Vaccination obligatoire et droit à l’éducation : le cas des stages
Dans une ordonnance de référé rendue le 22 janvier 2026, le tribunal administratif de Toulouse a rejeté la demande d’une mère qui contestait le refus opposé par un lycée agricole à son fils de participer à ses stages, au motif qu’il n’était pas à jour de ses vaccinations obligatoires. La décision mérite quelques observations.
Les faits et la procédure
Un élève du lycée agricole des Territoires, se voyait refuser l’accès à ses périodes de stage au sein de son établissement scolaire faute de satisfaire à ses obligations vaccinales. Sa mère a saisi le juge des référés sur le fondement de l’article L. 521-2 du code de justice administrative — le référé-liberté — en soutenant que cette décision portait une atteinte grave et manifestement illégale à son droit à l’éducation et à son intérêt supérieur en tant qu’enfant. Elle faisait valoir, en outre, que les obligations vaccinales imposées ne reposaient sur aucun fondement légal.
Un fondement légal solide
Le tribunal rejette cet argument. L’article L. 3111-2 du code de la santé publique est clair : les vaccinations contre la diphtérie, le tétanos et la poliomyélite sont obligatoires pour les mineurs, et la preuve de leur exécution doit être fournie pour l’admission ou le maintien dans toute collectivité d’enfants. Cette obligation s’impose donc sans ambiguïté dans le cadre scolaire, y compris pour les périodes de stage effectuées à titre scolaire, quel que soit l’établissement d’accueil.
La juge des référés en tire une conclusion logique : dès lors que l’élève n’est pas à jour de ses vaccinations contre ces trois maladies, le refus de l’administration de le laisser effectuer ses stages ne constitue pas une atteinte grave et manifestement illégale à une liberté fondamentale. La requête est rejetée comme manifestement mal fondée, sans même qu’il soit nécessaire d’examiner la condition d’urgence.
Sur le fond, la décision rappelle que le droit à l’éducation, aussi fondamental soit-il, n’est pas absolu. Il peut être concilié voire limité par d’autres impératifs d’intérêt général, au premier rang desquels la protection de la santé publique. Le législateur a opéré cette mise en balance en instituant des vaccinations obligatoires dont le respect conditionne l’accès aux collectivités d’enfants.

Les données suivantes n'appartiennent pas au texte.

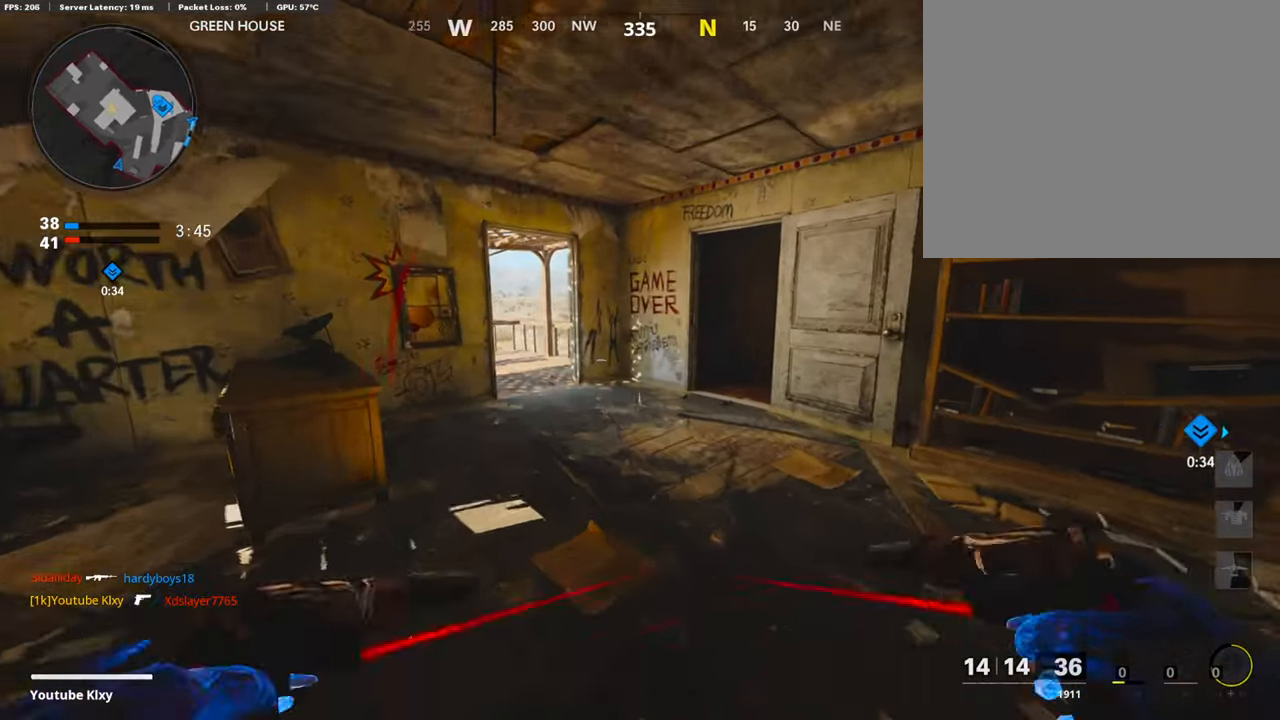
{"buttons": [], "left_stick": "down-left", "right_stick": "center", "events": [[50, "right_stick", "center"], [84, "left_stick", "up-left"], [151, "L3", "down"], [236, "right_stick", "right"], [404, "L3", "up"], [471, "left_stick", "down-left"], [471, "right_stick", "center"]]}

Il convient enfin de noter que le tribunal ne se prononce pas sur l’opportunité médicale des vaccinations, ni sur d’éventuelles contre-indications, l’instruction ne faisant pas apparaître de telles circonstances en l’espèce. Le cadre légal existant suffit à justifier la décision administrative contestée.
En définitive, cette décision rappelle que la contestation des obligations vaccinales devant le juge administratif se heurte à un mur législatif, et que le référé-liberté n’est pas l’outil adapté pour remettre en cause des politiques de santé publique clairement établies par la loi.